È una mattina dei primi anni Cinquanta. Alberto Fumagalli, torna in sede dopo un lungo viaggio di lavoro a San Paolo del Brasile. Quando entra in ufficio, trova sulla scrivania un pacchetto. Non se lo aspettava proprio. Incuriosito, lo prende in mano: non è molto pesante. Sulla carta da pacco timbri postali e francobolli, uno con una veduta di Parigi. Non gli serve leggere il nome del mittente: ha già capito.
Toglie cappello e soprabito. Si siede alla scrivania e distende le gambe per godersi appieno il momento. Cosa gli avrà inviato Émile?

Dati forniti =>

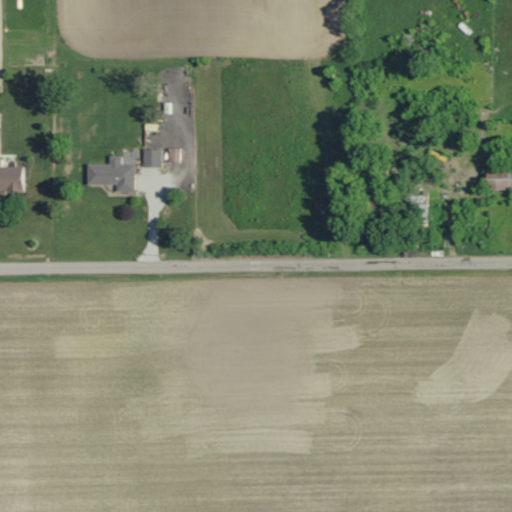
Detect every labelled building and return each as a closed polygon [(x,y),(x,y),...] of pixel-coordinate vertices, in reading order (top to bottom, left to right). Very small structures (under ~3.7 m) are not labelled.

Compito richiesto => Prosegua il racconto del pacchetto trovato da Alberto Fumagalli, riprendendo subito dopo l'ultima frase riportata. Le righe non hanno alcun legame con il racconto.

Risultato del compito =>
Un libro, anche questa volta. Lo accompagna un biglietto. “Mon ami, ti invio qualcosa di interessante. Un libro sugli indigosoli, che ho trovato per caso ad una bancarella di Saint-Germain-de-Près e ho pensato che potesse interessarti. Ti invio anche qualche “suggerimento di stile” della mia charmante Parigi, in ricordo dei bei tempi andati e con l’augurio che presto tornerai a trovarmi. Con affetto, Émile”. Alberto distoglie un attimo lo sguardo dal cartoncino, ripensando alle passeggiate parigine. Ricorda quando camminavano spensierati per la città, con le mani in tasca, diretti verso un caffé di boulevard Saint-Germain per un appuntamento.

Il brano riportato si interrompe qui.